LockBit has emerged as one of the most formidable ransomware gangs in recent years, with a primary focus on targeting Windows systems, as well as Linux and virtual host machines. However, recent reports suggest that the group has expanded its operations to include Macs, and has developed its first ransomware variant for this platform. This marks a significant development in the group’s capabilities, as they have previously only targeted non-Apple devices.
Ransomware Giant LockBit Expands to Target Macs
According to reports from MalwareHunterTeam, who were alerted by Brett Callow, the first known ransomware variant specifically designed for macOS has been identified. While the exact details are not yet clear, this appears to be a significant development, as it could potentially represent the first instance of a major ransomware gang targeting Apple devices.
By implementing robust security measures such as keeping software up-to-date, avoiding suspicious links and attachments, and regularly backing up important data, individuals and organizations can help mitigate the risks posed by ransomware and other forms of cybercrime.

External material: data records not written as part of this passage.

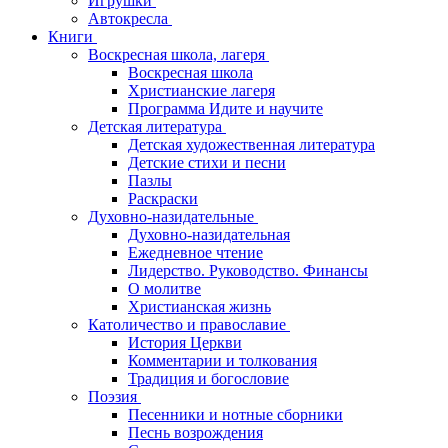
Игрушки
Автокресла
Книги
Воскресная школа, лагеря
Воскресная школа
Христианские лагеря
Программа Идите и научите
Детская литература
Детская художественная литература
Детские стихи и песни
Пазлы
Раскраски
Духовно-назидательные
Духовно-назидательная
Ежедневное чтение
Лидерство. Руководство. Финансы
О молитве
Христианская жизнь
Католичество и православие
История Церкви
Комментарии и толкования
Традиция и богословие
Поэзия
Песенники и нотные сборники
Песнь возрождения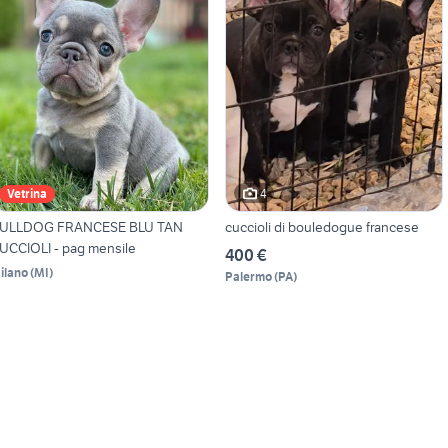
4
Vetrina
ULLDOG FRANCESE BLU TAN
cuccioli di bouledogue francese
UCCIOLI - pag mensile
400 €
ilano
(
MI
)
Palermo
(
PA
)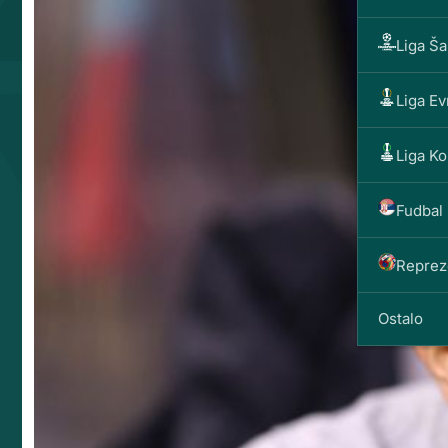
Liga Š
Liga E
Liga Ko
Fudbal 
Reprez
Ostalo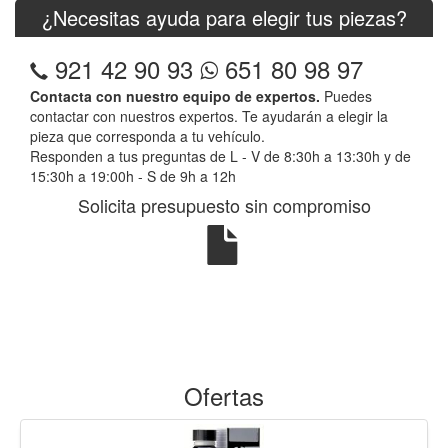
¿Necesitas ayuda para elegir tus piezas?
921 42 90 93
651 80 98 97
Contacta con nuestro equipo de expertos.
Puedes
contactar con nuestros expertos. Te ayudarán a elegir la
pieza que corresponda a tu vehículo.
Responden a tus preguntas de L - V de 8:30h a 13:30h y de
15:30h a 19:00h - S de 9h a 12h
Solicita presupuesto sin compromiso
Ofertas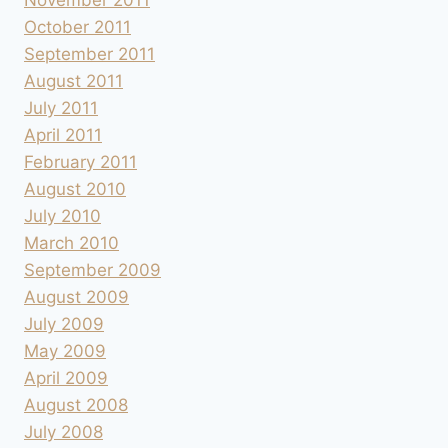
October 2011
September 2011
August 2011
July 2011
April 2011
February 2011
August 2010
July 2010
March 2010
September 2009
August 2009
July 2009
May 2009
April 2009
August 2008
July 2008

The fact that LockBit’s leader claims to be operating out of the US or China while most of its members are Russian-speaking underscores the difficulties that cybersecurity experts face in identifying and responding to the activities of highly sophisticated criminal organizations. Such groups often employ advanced techniques to avoid detection and attribution, making it challenging for law enforcement and other security professionals to track their activities and bring them to justice.
LockBit’s success can be attributed, at least in part, to its adoption of a ransomware-as-a-service (RaaS) business model. By offering their ransomware to other cybercriminals for a fee, the group has been able to rapidly expand its operations and profit from the efforts of others.
The recent emergence of a LockBit ransomware variant specifically designed for Apple Silicon Macs, with the build name “locker_Apple_M1_64,” suggests that the group is continuing to evolve its tactics and broaden its target base, posing an increased threat to users of all types of devices.
Based on available information, there is some confusion around the timeline of the emergence of the LockBit ransomware variant for Apple Silicon Macs. While some sources, such as the vx-underground Twitter account, have indicated that the ransomware first appeared in November 2022, others, such as the MalwareHunterTeam, have been unable to find any mention of it online. This suggests that the ransomware may have flown under the radar until now, highlighting the challenges that cybersecurity professionals face in identifying and responding to emerging threats, particularly when sophisticated cybercriminals are involved.
Not a single person I can find tweeted LockBit has a Mac targeting version before I did above yesterday, nor can find any blog posts mentioning it, etc. So even if the gang had the first build in 2022 November, for public, this is not late at all, but even yet, seems the first… pic.twitter.com/4iR71cuLpo— MalwareHunterTeam (@malwrhunterteam) April 16, 2023
MalwareHunterTeam’s recent findings regarding the emergence of LockBit ransomware targeting Apple devices may represent the first public alert of such activity by the group. Given LockBit’s ransomware-as-a-service (RaaS) business model, it is possible that this could be a harbinger of future ransomware attacks targeting Macs.
It’s worth noting that while the LockBit ransomware build specifically designed for Apple Silicon Macs has garnered significant attention, reports also indicate that the group has developed a variant of its ransomware that targets PowerPC Macs.
Anyway, the archive in which this sample was included shown bundled date as March 20.— MalwareHunterTeam (@malwrhunterteam) April 16, 2023
And they even have PowerPC builds…
As noted by Jon DiMaggio, chief security strategist at Analyst1, who has studied LockBit’s operations extensively, the group’s success can be attributed in part to its leader’s business acumen. The group has developed a user-friendly point-and-click ransomware tool that is easy for anyone to use, and they regularly update their software based on user feedback. Additionally, they have reportedly poached members from rival gangs and run their operation like a business, which has made it very attractive to other cybercriminals. All of these factors have contributed to LockBit’s notoriety and success as one of the most prolific ransomware groups operating today.